These Chicago Hotspots Are Using Fire in Exciting and Delicious Ways

By Elaine Glusac | December 5, 2018 | Food & Drink

From flaming cocktails to hearth-fired food, these must-try spots are upping the ante with red-hot offerings.

The blazing oven at Bucktown newcomer Etta. (Photo: Rachel Bires)

Temperatures might be dipping, but Chicagoans aren’t hibernating. On the contrary, revelers are warming up with fiery food and drink, ranging from scorching sips at cocktail champion Arbella (112 W. Grand Ave.)—where mixologists toss flaming elixirs from shaker to shaker—to charismatic chow at Bucktown newcomer Etta (1840 W. North Ave.), where fire in every form marks dishes from char-crusted branzino to smoky eggplant.

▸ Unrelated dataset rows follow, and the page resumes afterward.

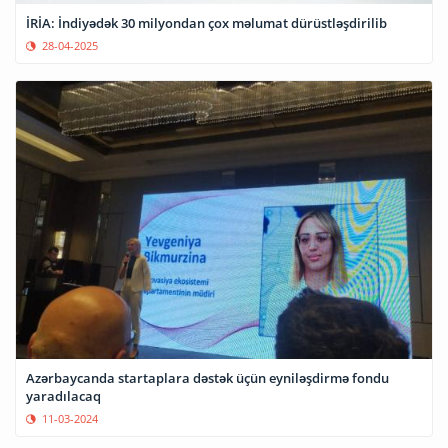
İRİA: İndiyədək 30 milyondan çox məlumat dürüstləşdirilib
28-04-2025
Azərbaycanda startaplara dəstək üçün eyniləşdirmə fondu
yaradılacaq
11-03-2024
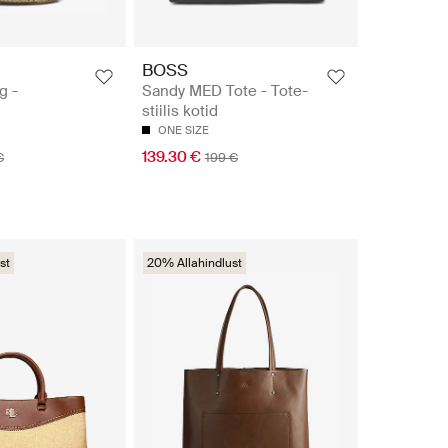
BOSS
g -
Sandy MED Tote - Tote-
stiilis kotid
ONE SIZE
139.30 €
€
199 €
st
20% Allahindlust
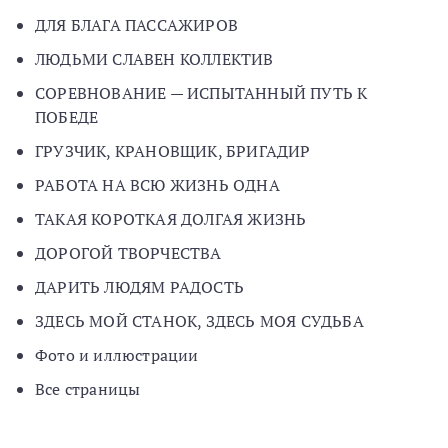
ДЛЯ БЛАГА ПАССАЖИРОВ
ЛЮДЬМИ СЛАВЕН КОЛЛЕКТИВ
СОРЕВНОВАНИЕ — ИСПЫТАННЫЙ ПУТЬ К
ПОБЕДЕ
ГРУЗЧИК, КРАНОВЩИК, БРИГАДИР
РАБОТА НА ВСЮ ЖИЗНЬ ОДНА
ТАКАЯ КОРОТКАЯ ДОЛГАЯ ЖИЗНЬ
ДОРОГОЙ ТВОРЧЕСТВА
ДАРИТЬ ЛЮДЯМ РАДОСТЬ
ЗДЕСЬ МОЙ СТАНОК, ЗДЕСЬ МОЯ СУДЬБА
Фото и иллюстрации
Все страницы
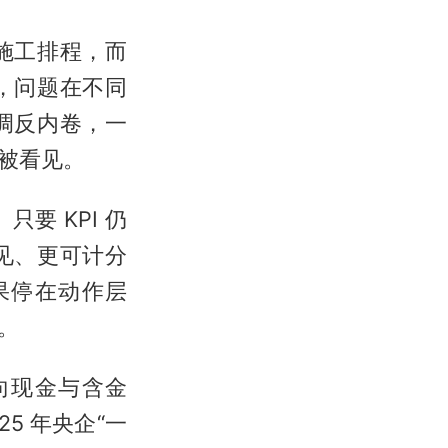
施工排程，而
，问题在不同
调反内卷，一
被看见。
要 KPI 仍
见、更可计分
果停在动作层
。
向现金与含金
5 年央企“一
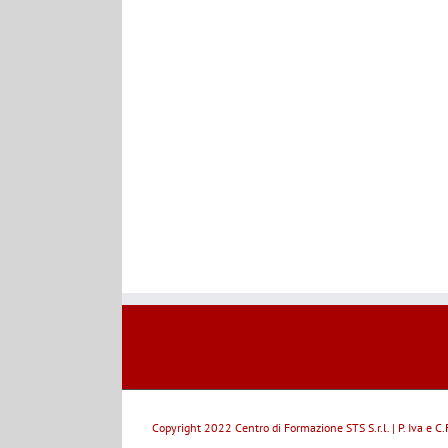
Copyright 2022 Centro di Formazione STS S.r.l. | P. Iva e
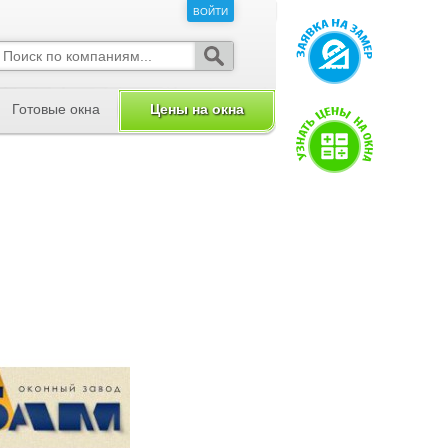
ВОЙТИ
ВОЙТИ
Готовые окна
Цены на окна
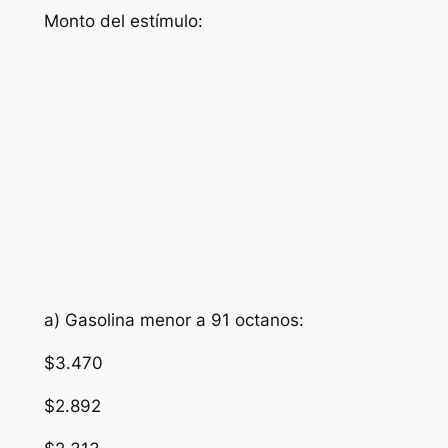
Monto del estímulo:
a) Gasolina menor a 91 octanos:
$3.470
$2.892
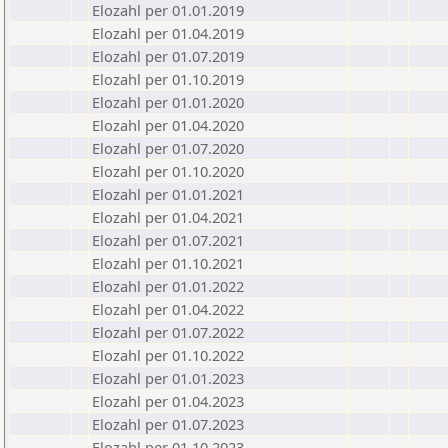
Elozahl per 01.01.2019
Elozahl per 01.04.2019
Elozahl per 01.07.2019
Elozahl per 01.10.2019
Elozahl per 01.01.2020
Elozahl per 01.04.2020
Elozahl per 01.07.2020
Elozahl per 01.10.2020
Elozahl per 01.01.2021
Elozahl per 01.04.2021
Elozahl per 01.07.2021
Elozahl per 01.10.2021
Elozahl per 01.01.2022
Elozahl per 01.04.2022
Elozahl per 01.07.2022
Elozahl per 01.10.2022
Elozahl per 01.01.2023
Elozahl per 01.04.2023
Elozahl per 01.07.2023
Elozahl per 01.10.2023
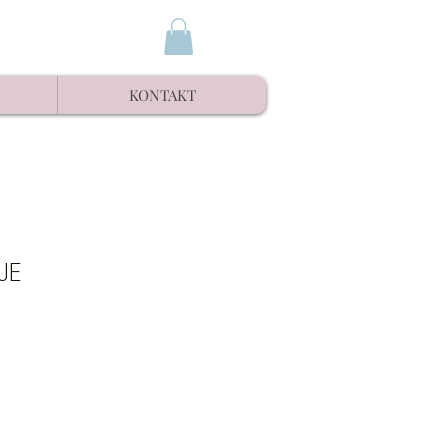
KONTAKT
JE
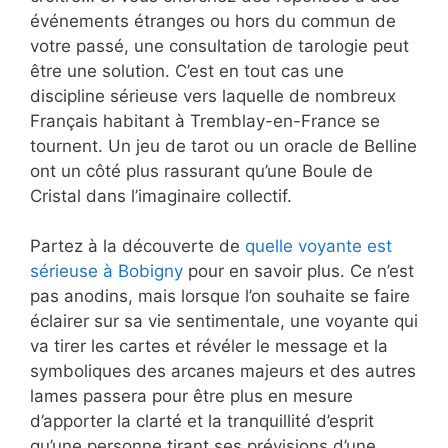
événements étranges ou hors du commun de
votre passé, une consultation de tarologie peut
être une solution. C’est en tout cas une
discipline sérieuse vers laquelle de nombreux
Français habitant à Tremblay-en-France se
tournent. Un jeu de tarot ou un oracle de Belline
ont un côté plus rassurant qu’une Boule de
Cristal dans l’imaginaire collectif.
Partez à la découverte de
quelle voyante est
sérieuse à Bobigny
pour en savoir plus. Ce n’est
pas anodins, mais lorsque l’on souhaite se faire
éclairer sur sa vie sentimentale, une voyante qui
va tirer les cartes et révéler le message et la
symboliques des arcanes majeurs et des autres
lames passera pour être plus en mesure
d’apporter la clarté et la tranquillité d’esprit
qu’une personne tirant ses prévisions d’une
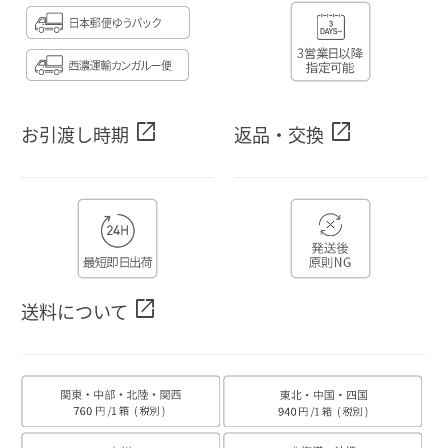
open_in_new
open_in_new
お引渡し時期
返品・交換
open_in_new
送料について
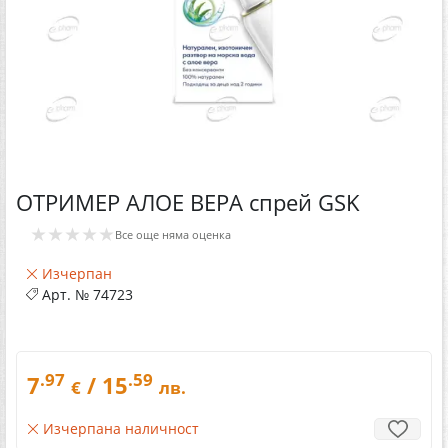
ОТРИМЕР АЛОЕ ВЕРА спрей GSK
★★★★★
Все още няма оценка
Изчерпан
Арт. №
74723
.97
.59
7
/ 15
€
лв.
Изчерпана наличност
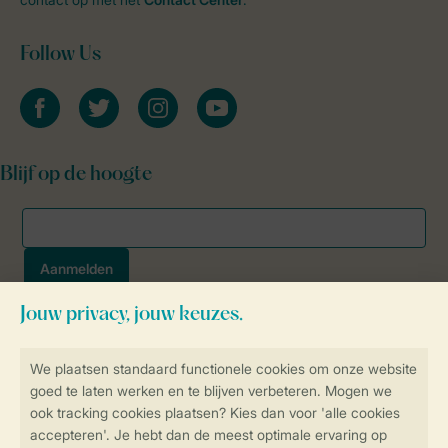
Follow Us
facebook
twitter
instagram
youtube
Blijf op de hoogte
Veilig en snel online boeken
SSL certificaat
Veilige gegevensoverdracht
Veilige betaling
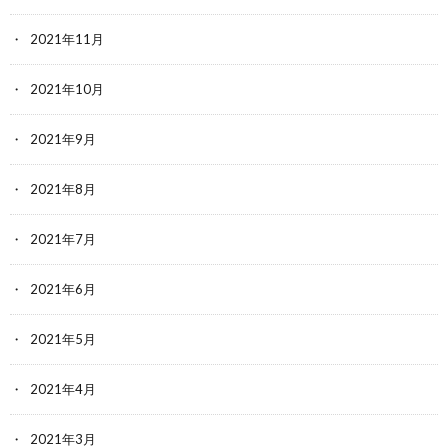
2021年11月
2021年10月
2021年9月
2021年8月
2021年7月
2021年6月
2021年5月
2021年4月
2021年3月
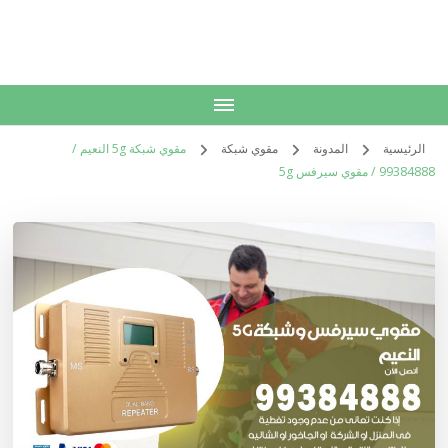
الكويت
خدمات منزلية بالكويت شراء بيع فك نقل تركيب صيانة تصليح اثاث عفش
الرئيسية
المدونة
مقوي شبكة
مقوي شبكة 5g النعيم /
99384888 / مقوي سيرفس 5g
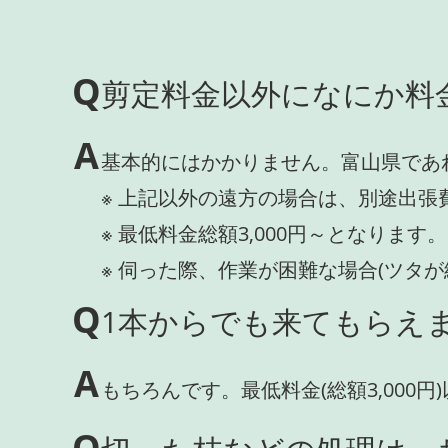
Q
剪定料金以外になにか料
A
基本的にはかかりません。富山県であ
※ 上記以外の遠方の場合は、別途出張
※ 最低料金総額3,000円～となります。
※ 伺った際、作業が困難な場合(ツタ
Q
1本からでも来てもらえま
A
もちろんです。最低料金(総額3,000
Q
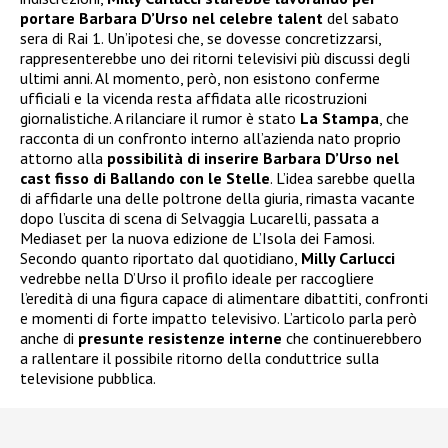
portare Barbara D’Urso nel celebre talent
del sabato
sera di Rai 1. Un’ipotesi che, se dovesse concretizzarsi,
rappresenterebbe uno dei ritorni televisivi più discussi degli
ultimi anni. Al momento, però, non esistono conferme
ufficiali e la vicenda resta affidata alle ricostruzioni
giornalistiche. A rilanciare il rumor è stato
La Stampa
, che
racconta di un confronto interno all’azienda nato proprio
attorno alla
possibilità di inserire Barbara D’Urso nel
cast fisso di Ballando con le Stelle
. L’idea sarebbe quella
di affidarle una delle poltrone della giuria, rimasta vacante
dopo l’uscita di scena di Selvaggia Lucarelli, passata a
Mediaset per la nuova edizione de L’Isola dei Famosi.
Secondo quanto riportato dal quotidiano,
Milly Carlucci
vedrebbe nella D’Urso il profilo ideale per raccogliere
l’eredità di una figura capace di alimentare dibattiti, confronti
e momenti di forte impatto televisivo. L’articolo parla però
anche di
presunte resistenze interne
che continuerebbero
a rallentare il possibile ritorno della conduttrice sulla
televisione pubblica.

“Cooking with fire makes everything taste better,” says Etta chef Danny Grant. “It adds a layer of complexity to something simple like roast chicken.”

Margherita pizza at Pacific Standard Time (Photo: Brian Willette)

A mercurial element, fire both compels and challenges pyro chefs. At Pacific Standard Time (141 W. Erie St.), executive chef/co-owner Erling Wu-Bower calls the attraction “carnal” while wood-firing pitas, meats and even broccoli. John Manion developed a love of fired foods in Brazil as a child, a devotion rekindled in his South American asado-style steakhouse El Che Bar (845 W. Washington Blvd.). “Cooking over live fire is very much like sailing,” he says. “You may feel as though you are totally in control, but really you’re at the whim of nature.”

Chef Rick Bayless cooks with fire at all of his restaurants, but exclusively with fire at his Baja-channeling Leña Brava (900 W. Randolph St.), featuring a 22-foot hearth with up to seven fires next to a wood-burning oven where chefs have even perfected tart-baking.

“We’re so committed to the idea of an all live-fire kitchen that if we have to do something rote like boiling a pot of water,” Bayless says, “we first have to build a fire.”